The stunning limestone formations known as the Pinnacles are near Cervantes on the Turquoise Coast, 250 kilometres (155 miles) north of Perth. A crayfishing town, Cervantes is the gateway to Nambung National Park, which contains the Pinnacles Loop – a four-kilometre (2.5-mile) road that can be driven or walked in about an hour. The Pinnacles Desert contains thousands of striking limestone pillars set against shifting golden sands. The park, with its otherworldly landscape, can be visited all year round, but there's a bonus in spring, when the wildflowers and wattles are in bloom. Visit at dawn to see the shadows cast by the unusual formations, or experience the eerie landscape at sunset, when the colours change with the moving sun. Don’t forget to look up to see a stunning view of the Milky Way and Western Australia’s star-filled sky.
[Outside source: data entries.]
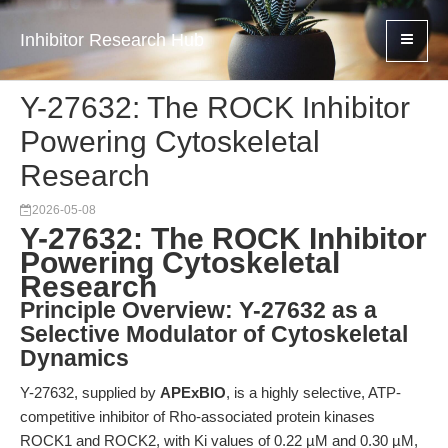
Inhibitor Research Hub
Y-27632: The ROCK Inhibitor
Powering Cytoskeletal
Research
2026-05-08
Y-27632: The ROCK Inhibitor
Powering Cytoskeletal
Research
Principle Overview: Y-27632 as a
Selective Modulator of Cytoskeletal
Dynamics
Y-27632, supplied by
APExBIO
, is a highly selective, ATP-
competitive inhibitor of Rho-associated protein kinases
ROCK1 and ROCK2, with Ki values of 0.22 µM and 0.30 µM,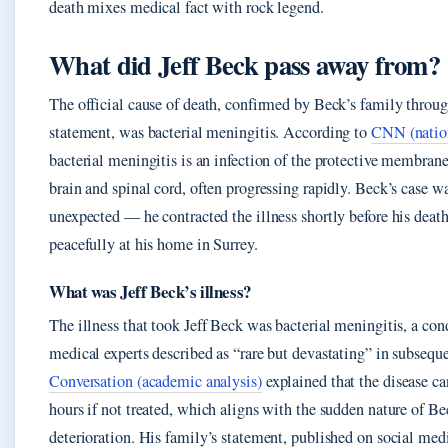
death mixes medical fact with rock legend.
What did Jeff Beck pass away from?
The official cause of death, confirmed by Beck’s family throug
statement, was bacterial meningitis. According to
CNN (nation
bacterial meningitis is an infection of the protective membrane
brain and spinal cord, often progressing rapidly. Beck’s case 
unexpected — he contracted the illness shortly before his dea
peacefully at his home in Surrey.
What was Jeff Beck’s illness?
The illness that took Jeff Beck was bacterial meningitis, a con
medical experts described as “rare but devastating” in subsequ
Conversation (academic analysis)
explained that the disease ca
hours if not treated, which aligns with the sudden nature of Be
deterioration. His family’s statement, published on social med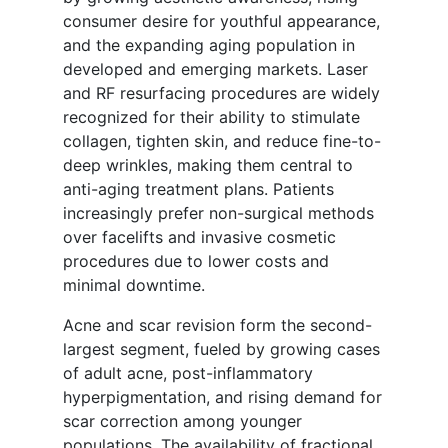
consumer desire for youthful appearance,
and the expanding aging population in
developed and emerging markets. Laser
and RF resurfacing procedures are widely
recognized for their ability to stimulate
collagen, tighten skin, and reduce fine-to-
deep wrinkles, making them central to
anti-aging treatment plans. Patients
increasingly prefer non-surgical methods
over facelifts and invasive cosmetic
procedures due to lower costs and
minimal downtime.
Acne and scar revision form the second-
largest segment, fueled by growing cases
of adult acne, post-inflammatory
hyperpigmentation, and rising demand for
scar correction among younger
populations. The availability of fractional,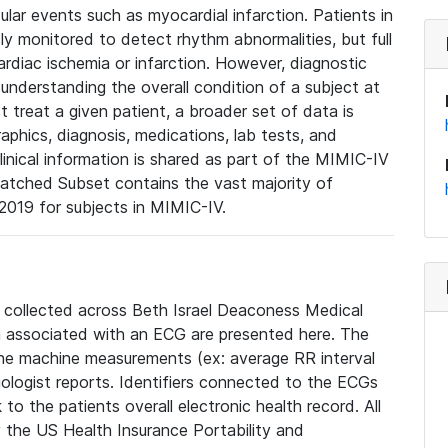
lar events such as myocardial infarction. Patients in
ly monitored to detect rhythm abnormalities, but full
diac ischemia or infarction. However, diagnostic
 understanding the overall condition of a subject at
t treat a given patient, a broader set of data is
phics, diagnosis, medications, lab tests, and
linical information is shared as part of the MIMIC-IV
atched Subset contains the vast majority of
019 for subjects in MIMIC-IV.
e collected across Beth Israel Deaconess Medical
 associated with an ECG are presented here. The
he machine measurements (ex: average RR interval
iologist reports. Identifiers connected to the ECGs
o the patients overall electronic health record. All
fy the US Health Insurance Portability and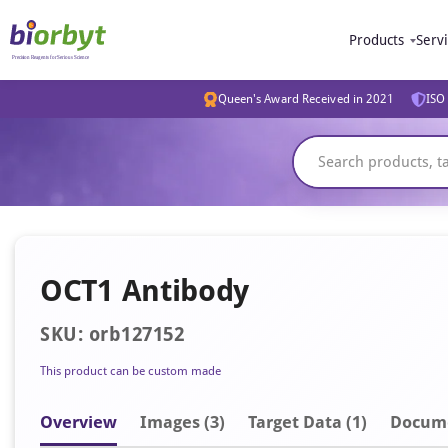
Products
Serv
Queen's Award Received in 2021
ISO 
OCT1 Antibody
SKU: orb127152
This product can be custom made
Overview
Image
s
(3)
Target Data (1)
Docum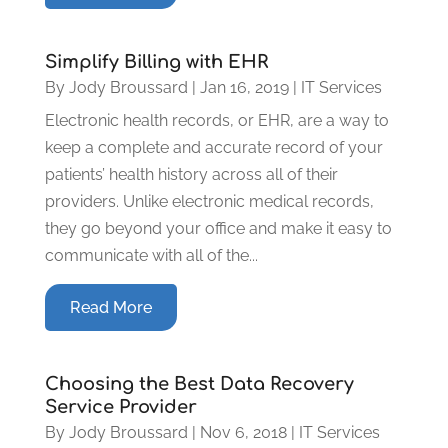
Simplify Billing with EHR
By
Jody Broussard
|
Jan 16, 2019
|
IT Services
Electronic health records, or EHR, are a way to
keep a complete and accurate record of your
patients’ health history across all of their
providers. Unlike electronic medical records,
they go beyond your office and make it easy to
communicate with all of the...
Read More
Choosing the Best Data Recovery
Service Provider
By
Jody Broussard
|
Nov 6, 2018
|
IT Services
Western Australia’s Coral Coast stretches for more than 1,100 kilometres (683 miles), so there’s an endless supply of adventure to be had. Consider a road trip up the coast from Perth, stopping at Monkey Mia, where you can feed wild dolphins, and Kalbarri National Park, home to rugged red cliffs and bright blue waters. The most exhilarating experiences of the Coral Coast lie in Exmouth, the gateway to the fringing coral of Ningaloo Reef. Here, you can swim with some massive yet gentle local residents - whale sharks. After such an exciting encounter, rest easy at Mantarays Ningaloo Beach Resort. Other highlights along the way include the blazing orange shores of Francois Peron National Park and the thriving local Aboriginal culture near Shark Bay.
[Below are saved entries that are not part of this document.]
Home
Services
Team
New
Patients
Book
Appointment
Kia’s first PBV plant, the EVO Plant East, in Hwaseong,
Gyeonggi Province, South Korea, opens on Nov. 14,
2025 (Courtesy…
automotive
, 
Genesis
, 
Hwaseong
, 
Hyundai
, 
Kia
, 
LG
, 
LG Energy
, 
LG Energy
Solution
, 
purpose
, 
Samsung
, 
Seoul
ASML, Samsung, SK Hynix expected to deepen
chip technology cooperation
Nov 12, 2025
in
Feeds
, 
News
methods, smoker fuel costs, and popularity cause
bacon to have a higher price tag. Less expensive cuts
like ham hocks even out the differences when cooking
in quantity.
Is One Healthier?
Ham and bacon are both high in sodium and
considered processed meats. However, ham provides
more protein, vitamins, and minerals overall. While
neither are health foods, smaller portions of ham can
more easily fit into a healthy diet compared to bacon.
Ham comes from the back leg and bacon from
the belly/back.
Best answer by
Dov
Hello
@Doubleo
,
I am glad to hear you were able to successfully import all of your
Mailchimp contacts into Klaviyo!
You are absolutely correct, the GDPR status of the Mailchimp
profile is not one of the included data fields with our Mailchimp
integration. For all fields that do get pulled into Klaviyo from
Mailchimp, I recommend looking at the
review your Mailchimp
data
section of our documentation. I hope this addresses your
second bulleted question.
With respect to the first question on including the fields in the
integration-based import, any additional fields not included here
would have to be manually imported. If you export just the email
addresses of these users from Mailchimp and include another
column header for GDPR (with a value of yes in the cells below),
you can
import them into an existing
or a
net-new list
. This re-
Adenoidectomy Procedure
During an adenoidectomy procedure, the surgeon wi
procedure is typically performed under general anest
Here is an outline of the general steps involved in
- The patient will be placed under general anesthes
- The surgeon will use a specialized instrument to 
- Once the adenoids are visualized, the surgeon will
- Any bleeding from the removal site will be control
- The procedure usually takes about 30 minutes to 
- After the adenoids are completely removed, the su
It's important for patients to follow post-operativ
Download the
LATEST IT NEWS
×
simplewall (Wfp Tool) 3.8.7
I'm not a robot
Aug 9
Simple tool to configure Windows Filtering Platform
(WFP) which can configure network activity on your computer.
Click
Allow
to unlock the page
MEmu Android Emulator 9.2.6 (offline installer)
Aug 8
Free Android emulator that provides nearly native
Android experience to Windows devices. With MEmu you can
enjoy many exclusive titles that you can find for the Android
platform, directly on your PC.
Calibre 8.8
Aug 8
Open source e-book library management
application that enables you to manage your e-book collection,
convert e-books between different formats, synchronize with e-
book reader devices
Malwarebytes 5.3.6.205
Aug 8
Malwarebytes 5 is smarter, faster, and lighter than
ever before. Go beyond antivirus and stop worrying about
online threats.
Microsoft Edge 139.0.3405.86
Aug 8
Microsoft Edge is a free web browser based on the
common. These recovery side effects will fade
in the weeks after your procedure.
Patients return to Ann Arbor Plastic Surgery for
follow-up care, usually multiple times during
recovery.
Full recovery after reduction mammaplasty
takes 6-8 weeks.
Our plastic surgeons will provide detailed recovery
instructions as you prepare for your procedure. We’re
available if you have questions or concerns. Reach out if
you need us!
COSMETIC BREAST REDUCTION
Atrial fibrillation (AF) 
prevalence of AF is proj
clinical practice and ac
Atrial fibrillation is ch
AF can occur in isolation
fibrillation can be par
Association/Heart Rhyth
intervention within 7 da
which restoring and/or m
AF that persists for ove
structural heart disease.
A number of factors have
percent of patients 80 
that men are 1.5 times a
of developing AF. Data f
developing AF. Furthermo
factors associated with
Margaret River, a three-hour drive south of Perth, is a relatively young wine region, with vines first planted in 1967. But its wines are world-class, with cabernet and chardonnay considered regional strengths. Stand-out wineries include Vasse Felix, Howard Park and Leeuwin Estate. The region offers some serious adventure, too. Head to Margaret River Surf School to ride the waves, rock climb and cave crawl with Margaret River Climbing Co, or zipline through majestic forests. Indulge in the region’s amazing accommodation, including the charming Cape Lodge country house and the serene Injidup Spa Retreat.
Western Australia’s south west corner
The south west corner of Australia encompasses some of the country’s most breathtaking nature and is best explored on a road trip. Make your first stop Denmark, just under five hours from Perth, to experience top-notch food, Aboriginal cultural and the striking Greens Pool. Esperance, an idyllic town 7.5 hours from Perth, is home to turquoise waters, white sand and off-shore islands. A star attraction here is the bizarre but beautiful Lake Hillier, a bright pink lake in the Recherche Archipelago. You can see it on a cruise or scenic flight. Don’t miss Lucky Bay at Cape Le Grand National Park, a one-hour drive from Esperance, where you’ll find cute kangaroos relaxing on the soft sand.
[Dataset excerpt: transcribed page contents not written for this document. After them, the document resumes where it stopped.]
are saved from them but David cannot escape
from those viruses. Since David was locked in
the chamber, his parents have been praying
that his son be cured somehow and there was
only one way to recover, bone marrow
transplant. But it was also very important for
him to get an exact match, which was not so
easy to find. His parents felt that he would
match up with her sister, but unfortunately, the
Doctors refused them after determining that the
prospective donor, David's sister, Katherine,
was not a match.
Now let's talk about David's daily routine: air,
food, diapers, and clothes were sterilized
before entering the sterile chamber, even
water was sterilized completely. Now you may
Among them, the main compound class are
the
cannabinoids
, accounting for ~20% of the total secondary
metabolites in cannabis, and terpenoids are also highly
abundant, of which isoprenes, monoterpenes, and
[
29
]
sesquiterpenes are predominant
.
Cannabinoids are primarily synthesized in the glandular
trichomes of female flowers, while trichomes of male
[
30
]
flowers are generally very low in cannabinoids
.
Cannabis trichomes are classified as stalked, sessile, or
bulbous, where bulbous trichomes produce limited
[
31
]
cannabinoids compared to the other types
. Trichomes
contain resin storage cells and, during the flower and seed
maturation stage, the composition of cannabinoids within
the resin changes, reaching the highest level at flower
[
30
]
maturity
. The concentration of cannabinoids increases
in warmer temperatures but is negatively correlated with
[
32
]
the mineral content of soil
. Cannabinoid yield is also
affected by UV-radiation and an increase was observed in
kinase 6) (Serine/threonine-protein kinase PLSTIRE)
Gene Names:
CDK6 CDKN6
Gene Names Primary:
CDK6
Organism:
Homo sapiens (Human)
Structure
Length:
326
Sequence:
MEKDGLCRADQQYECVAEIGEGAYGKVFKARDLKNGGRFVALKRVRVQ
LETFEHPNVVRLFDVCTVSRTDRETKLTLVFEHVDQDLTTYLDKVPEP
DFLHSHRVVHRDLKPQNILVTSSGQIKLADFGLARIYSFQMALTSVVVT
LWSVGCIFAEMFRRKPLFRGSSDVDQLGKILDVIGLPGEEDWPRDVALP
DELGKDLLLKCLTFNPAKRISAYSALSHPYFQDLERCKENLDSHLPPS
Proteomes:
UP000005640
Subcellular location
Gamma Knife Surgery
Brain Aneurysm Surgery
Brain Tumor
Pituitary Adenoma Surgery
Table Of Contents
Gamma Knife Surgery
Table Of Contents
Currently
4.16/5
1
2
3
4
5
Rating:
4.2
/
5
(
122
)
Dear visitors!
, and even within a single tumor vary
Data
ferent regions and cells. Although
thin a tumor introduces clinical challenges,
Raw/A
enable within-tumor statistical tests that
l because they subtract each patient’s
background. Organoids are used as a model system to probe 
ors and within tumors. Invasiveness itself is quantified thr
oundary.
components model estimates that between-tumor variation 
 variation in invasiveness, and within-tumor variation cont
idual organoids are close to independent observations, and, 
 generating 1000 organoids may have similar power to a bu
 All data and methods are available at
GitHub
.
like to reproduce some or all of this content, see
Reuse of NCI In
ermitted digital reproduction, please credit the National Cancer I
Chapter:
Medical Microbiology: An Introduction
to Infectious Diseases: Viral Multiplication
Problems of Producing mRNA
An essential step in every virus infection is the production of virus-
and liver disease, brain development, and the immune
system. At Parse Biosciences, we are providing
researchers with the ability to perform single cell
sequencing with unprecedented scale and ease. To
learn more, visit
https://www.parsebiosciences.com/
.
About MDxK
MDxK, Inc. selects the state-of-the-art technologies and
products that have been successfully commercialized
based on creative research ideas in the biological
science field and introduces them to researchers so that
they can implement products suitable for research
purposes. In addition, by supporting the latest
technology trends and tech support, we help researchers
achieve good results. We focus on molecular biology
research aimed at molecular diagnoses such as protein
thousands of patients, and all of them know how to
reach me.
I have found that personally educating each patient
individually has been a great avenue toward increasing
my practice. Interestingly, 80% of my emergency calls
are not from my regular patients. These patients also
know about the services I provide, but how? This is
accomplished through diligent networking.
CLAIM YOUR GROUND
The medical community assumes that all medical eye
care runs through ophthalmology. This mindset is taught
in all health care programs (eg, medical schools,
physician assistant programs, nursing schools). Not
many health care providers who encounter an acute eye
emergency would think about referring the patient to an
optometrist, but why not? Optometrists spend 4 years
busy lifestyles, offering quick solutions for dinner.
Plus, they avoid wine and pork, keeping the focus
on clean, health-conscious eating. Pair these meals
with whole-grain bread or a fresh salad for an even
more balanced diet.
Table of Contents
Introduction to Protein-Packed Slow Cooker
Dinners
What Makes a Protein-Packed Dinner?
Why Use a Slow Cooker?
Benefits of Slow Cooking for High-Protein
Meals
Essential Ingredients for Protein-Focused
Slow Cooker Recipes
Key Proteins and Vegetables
While many of Western Australia’s stunning destinations lie along the coast, there’s something incredible to discover when you put the ocean in your rearview mirror. Drive just under four hours inland to find a wave unlike any you’ve seen by the sea. Wave Rock is a granite cliff that rises 15 metres (49 feet) from the outback plain. Its resemblance to a breaking wave is impressive thanks to millions of years of erosion. Nearby, explore Mulka’s Caves, which contain ancient Aboriginal rock art, and Hippo’s Yawn, a rock formation shaped like its name.